The data analysis phase started with the exploration of the entire data set. Then able to discover the relevant parts to analyse. After that we revealed the intricate details of player attributes, offering a nuanced view of player skills and abilities. While some attributes like 'Dribbling' and 'Finishing' are pivotal for performance prediction, others such as 'Potential' or 'Preferred Foot' showed limited direct impact. The presence of irregular entries and null values in various attributes highlighted the need for comprehensive data cleaning and preprocessing.

# Approach for Preprocessing Stage:
As we transition to the preprocessing stage, our focus will be on refining the dataset to enhance the model's accuracy and relevance.
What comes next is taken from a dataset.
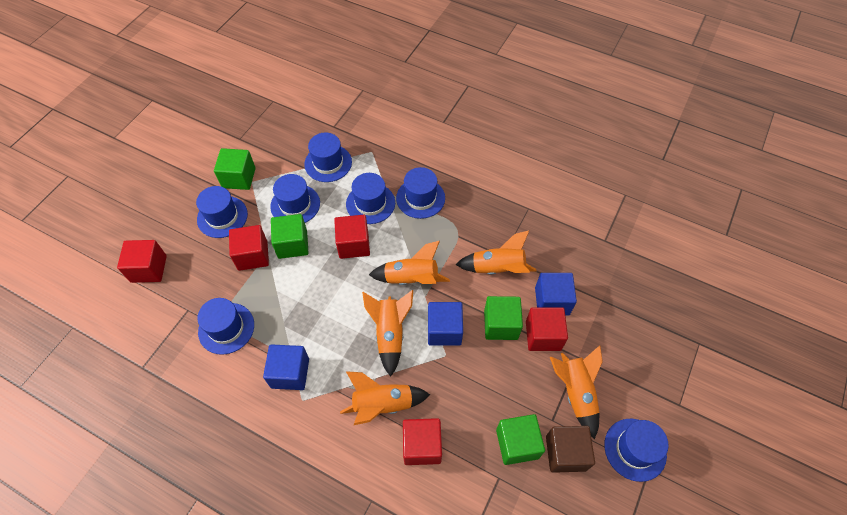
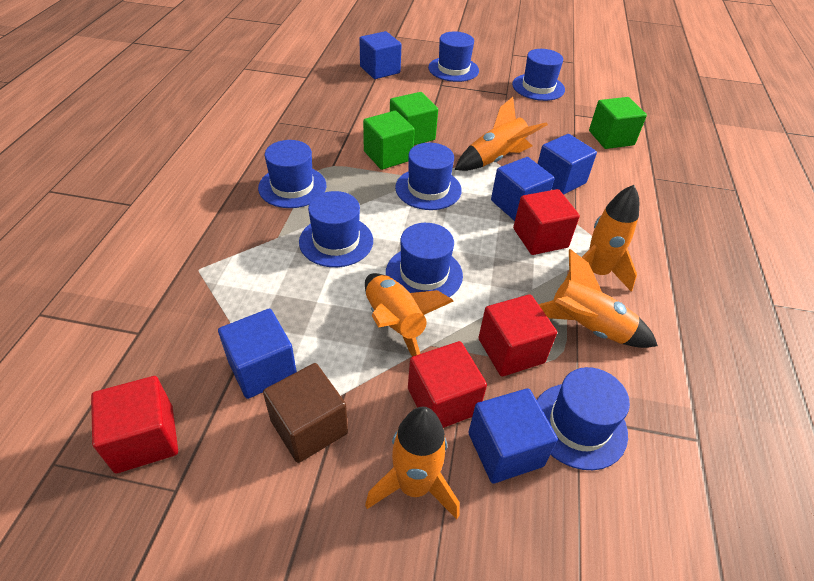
blue cube: 3 -> 5
green cube: 4 -> 3
red cube: 5 -> 4

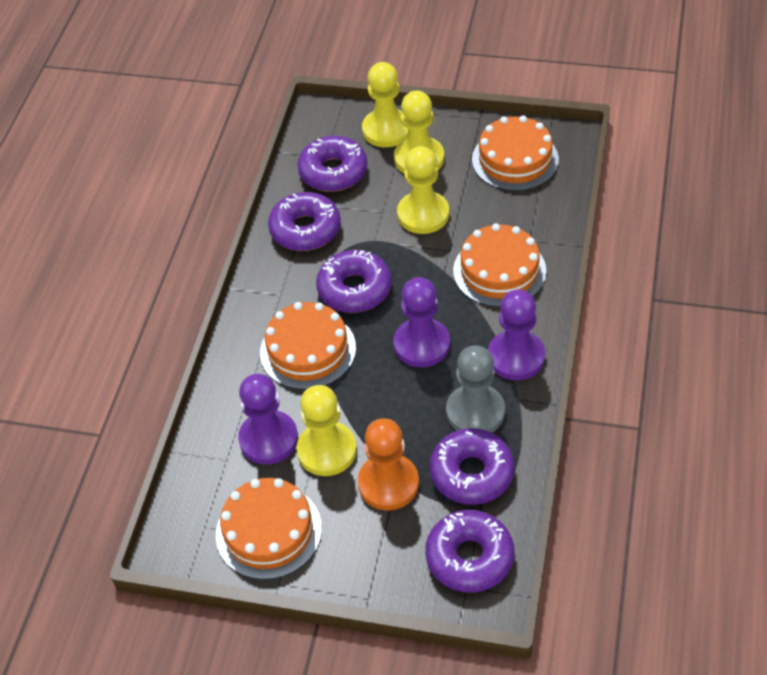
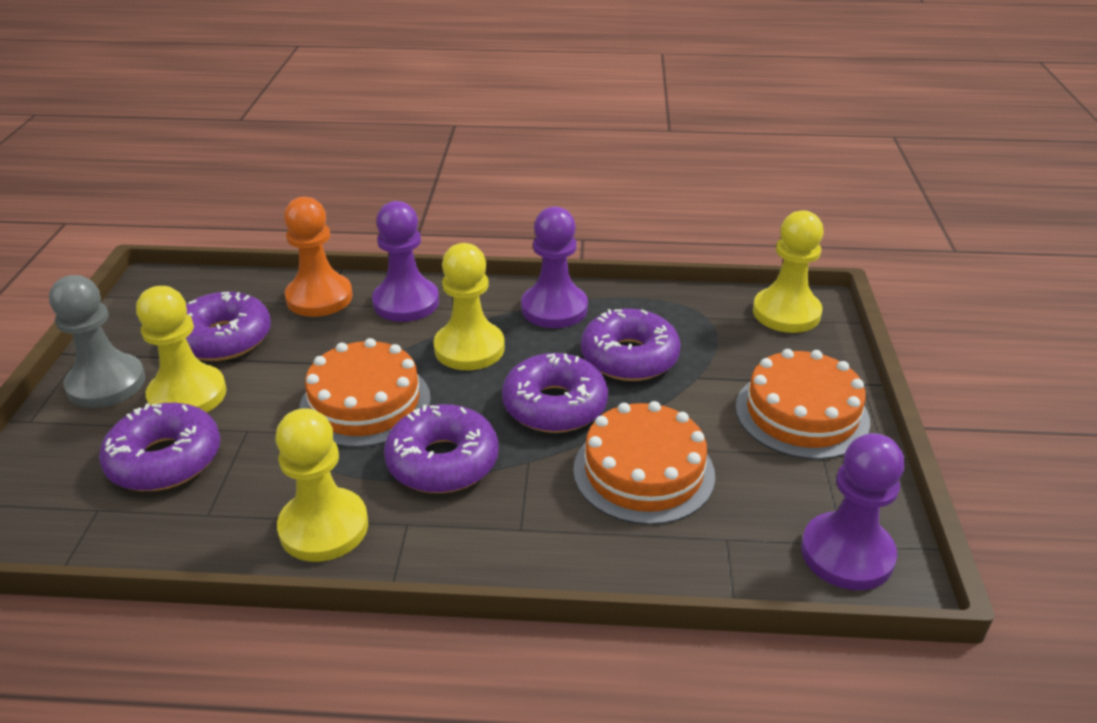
orange cake: 4 -> 3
This includes:

## Data Cleaning: 
Addressing irregular and missing values, especially in categorical data, to ensure data integrity.
## Feature Selection: 
Based on the critical analysis, less impactful features may be reconsidered for exclusion to streamline the model.
## Data Encoding and Scaling: 
Transforming categorical data into a format suitable for machine learning models and normalizing numerical data for uniformity.
## Preparing for Model Building: 
Ensuring the dataset is well-structured and optimized for the upcoming model training phase.